My go-to interview questions (as a candidate)

As a candidate before any interview call, whether an introductory call or a technical screen, I always prepare with a listen of questions I should ask. Most times I am allowed to ask the other person some questions and I never want to be empty-handed.

blank tablet
Empty handed and awkward. Photo by @bongkarn-thanyakij

The types of questions I ask generally fall into two buckets:

  1. Specific questions related to the company, team, industry, or specialty that usually have distinct answers.
  2. Open-ended questions anyone can answer to help me learn more about them, the team, or the company.

For the first bucket, specific questions with distinct answers are good to ask to get introductory ideas of how the company and team operates. The questions I usually ask here are: what is your tech-stack, how large is the team, what your cash flow numbers look like, etc. I ask these purely to gauge the health, growth trajectory, and/or start conversations that may lead to more interesting topics or problems.

My favorite types of questions to ask fall into the second bucket. These usually catch people off-guard because they require a bit more thought. Are you ready for them?

What type of people are successful here?

Some teams are built to be completely autonomous and shut off from others. Some teams are extremely open. Some are so small that everyone works with everyone, and some are so large that they see new faces every day. All teams work differently, so this question helps me determine what type of people thrive with the culture at the company.

green hill
Success is green grass and hills. Photo by @skitterphoto

Follow-up questions:

  • What type of people are not successful?
  • Who are the “heroes” at your company?
  • What characteristics do the most celebrated people have in common with each other?

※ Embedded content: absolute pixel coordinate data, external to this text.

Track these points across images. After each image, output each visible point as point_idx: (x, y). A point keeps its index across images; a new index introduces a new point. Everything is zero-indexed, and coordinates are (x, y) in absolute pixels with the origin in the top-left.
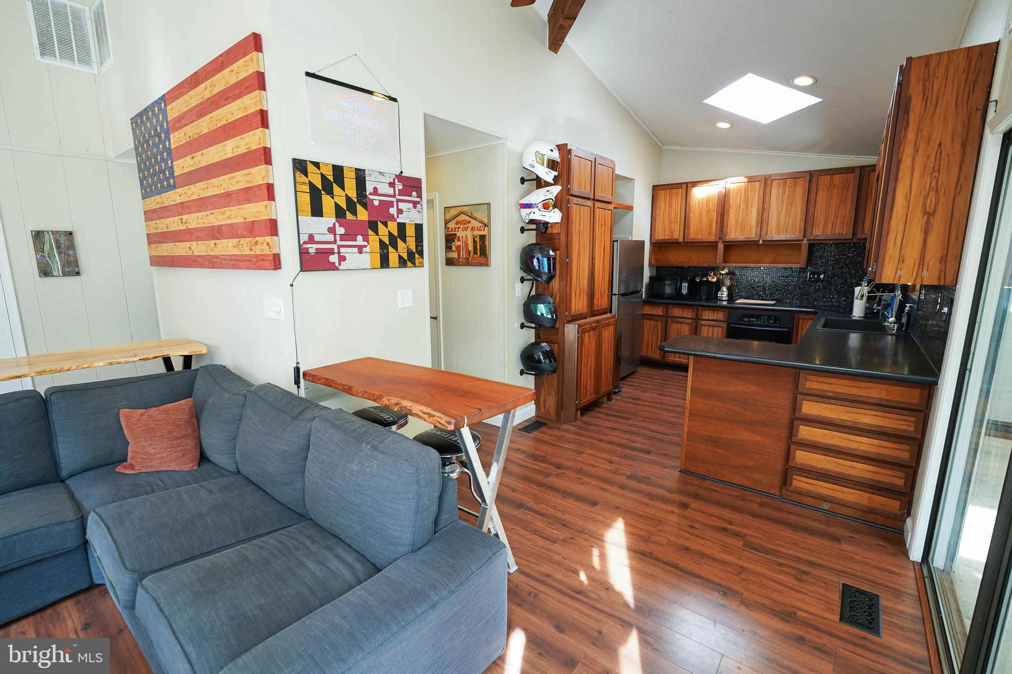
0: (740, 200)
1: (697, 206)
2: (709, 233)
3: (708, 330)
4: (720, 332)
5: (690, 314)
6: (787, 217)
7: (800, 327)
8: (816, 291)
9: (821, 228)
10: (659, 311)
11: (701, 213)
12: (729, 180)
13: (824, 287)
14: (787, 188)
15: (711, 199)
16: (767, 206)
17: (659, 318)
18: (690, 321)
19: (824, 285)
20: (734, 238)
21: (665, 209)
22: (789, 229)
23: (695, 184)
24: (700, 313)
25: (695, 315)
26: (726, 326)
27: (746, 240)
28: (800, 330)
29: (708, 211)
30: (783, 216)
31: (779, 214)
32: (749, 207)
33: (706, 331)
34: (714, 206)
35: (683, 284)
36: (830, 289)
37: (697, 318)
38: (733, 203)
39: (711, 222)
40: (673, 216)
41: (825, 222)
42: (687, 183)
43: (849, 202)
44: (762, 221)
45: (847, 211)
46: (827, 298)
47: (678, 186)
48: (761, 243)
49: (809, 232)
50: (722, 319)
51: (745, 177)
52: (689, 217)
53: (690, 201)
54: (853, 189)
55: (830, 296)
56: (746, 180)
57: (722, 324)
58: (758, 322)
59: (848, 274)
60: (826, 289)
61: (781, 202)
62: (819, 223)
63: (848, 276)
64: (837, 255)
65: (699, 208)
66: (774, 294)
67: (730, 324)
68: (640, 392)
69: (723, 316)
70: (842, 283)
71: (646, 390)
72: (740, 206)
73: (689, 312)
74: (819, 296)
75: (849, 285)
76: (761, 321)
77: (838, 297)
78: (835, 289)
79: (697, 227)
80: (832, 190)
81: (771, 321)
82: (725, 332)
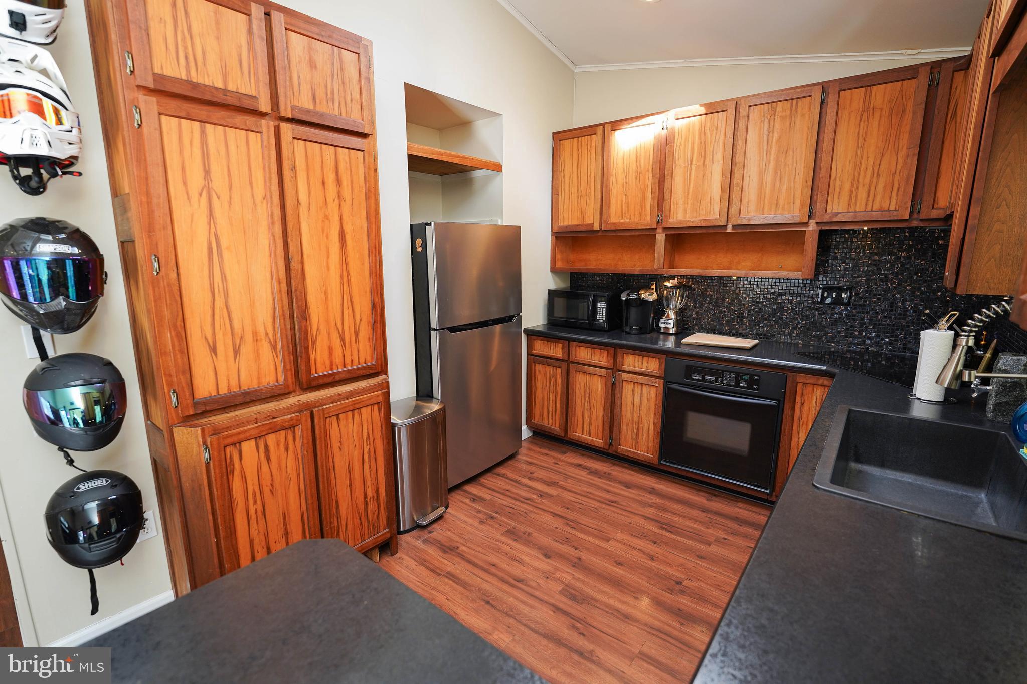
0: (693, 149)
1: (620, 164)
2: (641, 214)
3: (634, 390)
4: (653, 395)
5: (605, 360)
6: (778, 178)
7: (798, 399)
8: (835, 323)
9: (845, 197)
10: (557, 351)
11: (627, 177)
12: (672, 114)
13: (851, 316)
14: (777, 120)
15: (643, 151)
16: (739, 158)
17: (558, 363)
18: (604, 372)
19: (851, 312)
20: (681, 222)
21: (571, 173)
22: (781, 202)
23: (616, 125)
24: (619, 359)
25: (611, 361)
26: (662, 386)
27: (704, 225)
28: (798, 406)
29: (639, 173)
30: (769, 178)
31: (761, 173)
32: (707, 162)
33: (630, 392)
34: (647, 163)
35: (599, 305)
36: (862, 319)
37: (615, 369)
38: (681, 157)
39: (643, 192)
40: (583, 185)
41: (852, 187)
42: (603, 125)
43: (904, 141)
44: (730, 189)
45: (900, 161)
46: (856, 337)
47: (588, 131)
48: (729, 229)
49: (819, 207)
50: (656, 372)
51: (701, 105)
52: (607, 186)
53: (609, 156)
54: (914, 112)
55: (860, 332)
56: (702, 110)
57: (656, 382)
58: (718, 384)
59: (898, 293)
60: (853, 319)
61: (765, 148)
62: (841, 189)
63: (898, 296)
64: (876, 254)
65: (624, 168)
66: (758, 325)
67: (669, 382)
68: (476, 524)
69: (658, 367)
70: (886, 310)
71: (493, 518)
72: (691, 161)
73: (602, 356)
74: (839, 332)
75: (900, 314)
76: (725, 382)
77: (877, 336)
78: (870, 320)
79: (622, 204)
80: (868, 118)
81: (743, 384)
82: (661, 397)
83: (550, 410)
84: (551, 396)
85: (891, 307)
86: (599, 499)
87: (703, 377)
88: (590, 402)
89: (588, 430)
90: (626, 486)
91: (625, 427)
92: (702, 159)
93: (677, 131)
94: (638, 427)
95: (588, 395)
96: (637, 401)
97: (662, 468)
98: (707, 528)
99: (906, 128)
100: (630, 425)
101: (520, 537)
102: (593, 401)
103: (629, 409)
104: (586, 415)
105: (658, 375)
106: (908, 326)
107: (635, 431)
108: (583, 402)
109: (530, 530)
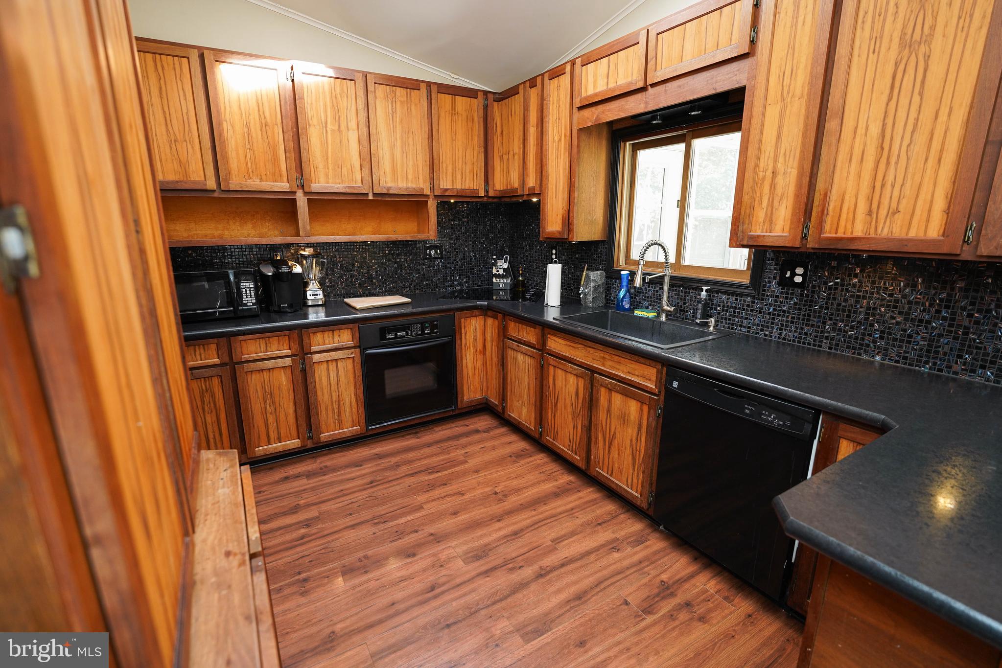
0: (326, 111)
1: (235, 108)
2: (274, 174)
3: (328, 369)
4: (350, 367)
5: (286, 347)
6: (405, 155)
9: (449, 177)
11: (248, 127)
12: (297, 65)
14: (398, 104)
15: (265, 98)
17: (214, 372)
18: (287, 362)
20: (325, 188)
22: (410, 177)
24: (306, 341)
25: (295, 347)
26: (359, 354)
27: (348, 191)
29: (264, 126)
30: (398, 152)
31: (392, 147)
32: (342, 127)
33: (324, 373)
34: (273, 114)
35: (243, 285)
37: (303, 353)
38: (313, 117)
39: (273, 148)
41: (453, 170)
42: (200, 49)
43: (476, 142)
44: (369, 159)
48: (371, 197)
50: (351, 343)
51: (334, 68)
52: (221, 134)
53: (216, 94)
54: (479, 123)
56: (332, 73)
57: (352, 353)
58: (410, 337)
59: (466, 247)
60: (446, 268)
61: (392, 126)
62: (446, 170)
63: (466, 249)
64: (452, 220)
65: (241, 114)
66: (386, 283)
67: (364, 349)
68: (302, 600)
69: (351, 337)
70: (462, 259)
71: (305, 580)
72: (326, 123)
73: (281, 343)
74: (439, 279)
75: (469, 261)
76: (413, 333)
77: (460, 278)
78: (455, 268)
79: (246, 159)
80: (456, 119)
81: (427, 331)
82: (358, 367)
83: (211, 436)
84: (209, 419)
85: (464, 257)
86: (358, 489)
87: (396, 335)
88: (274, 403)
89: (276, 436)
90: (357, 466)
91: (324, 412)
92: (337, 123)
93: (305, 86)
94: (339, 404)
95: (269, 396)
96: (333, 380)
97: (371, 433)
98: (449, 454)
99: (476, 132)
100: (330, 407)
101: (364, 567)
102: (277, 400)
103: (325, 391)
104: (271, 419)
105: (353, 345)
106: (473, 269)
107: (336, 411)
108: (263, 405)
109: (361, 554)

What made you choose to join this company?

Besides money to pay the bills, it’s interesting to learn why people choose to work for an employer. They don’t need to have moving stories, but hopefully, they can mention something more substantial than a paycheck. This can help guide your next questions and gauge enthusiasm from candidates.

For me, happy and thoughtful employees are better than resentful, passive employees that only to come in for a 9-5pm routine. I don’t think there’s an exact science behind it, but I think if people care about their job, they work harder and smarter to meet the team’s needs and strive to build a great team and product. This is my experience.

team high-five
Teamwork is celebrating each other's success. Photo by @fauxels

Example answers I received:

  • Value alignment with the company
  • Meaningful, purposeful, impactful work
  • Talented, intelligent, diverse, engaging, and/or passionate team
  • Excellent work/life balance
  • Opportunity for career growth and/or mentorship
  • Awesome product or service
  • Respectful/non-competitive atmosphere

It’s a great sign if someone can list multiple pros. This question usually provides insight into the company culture.

What is something currently challenging the team?

My purpose with this question is to see if the person cares enough about the team and company to see outside their day to day tasks. I think it’s important to work with people who not only care about themselves but the health of their team. If they see weak spots, they should point it out and if at all possible, work to improve it.

missing puzzle
Challenges are puzzles and come in all kinds of shapes. Photo by @pixabay

Example answers I received:

  • Poor cross-team communication (technical, non-technical, company details, etc)
  • Inefficient engineering processes (ex: non-standard deployment pipelines across projects)
  • Not able to grow fast enough to meet demands (This one always irked me. If it’s a chronic problem, that is a problem. But this is also a good problem to have.)
  • Products with no customers

Follow-up questions:

  • How might you address those challenges?
  • How might you close those gaps?
  • Do you have the support necessary to drive change? If not, why?

What is your dream for this company?

This question sprouted off the previous “challenge” question during an actual in-person interview I had earlier this month. The person answering it altered my question a bit and I thought it was beautiful.

He said the there are many challenges the team is facing, but he was also looking even further into the future of the platform and said what he wanted. He’s aware of the road blocks but wanted to tell me about his end goal.

dreams in a jar
Dreams shoved in bottles are still dreams. Photo by @pixabay

I think this is a great question because it means the employee has aspirations for the company and dreams of improving something, whether it be a product, service, process, or something else.

Follow-up questions:

  • What steps are necessary to reach those dreams?
  • How reasonable is it to meet some of these goals within the next 5 years?
  • Are there smaller goals you can think of that can build up to reach this larger dream?

Never go to an interview empty-handed

These questions can be asked to anyone to talk to, technical or non-technical. These aren’t trick questions but do require the interviewer to do some introspection or provide thought. If they fail to do that or cannot come up with some answers, take that as an opportunity to raise red flags.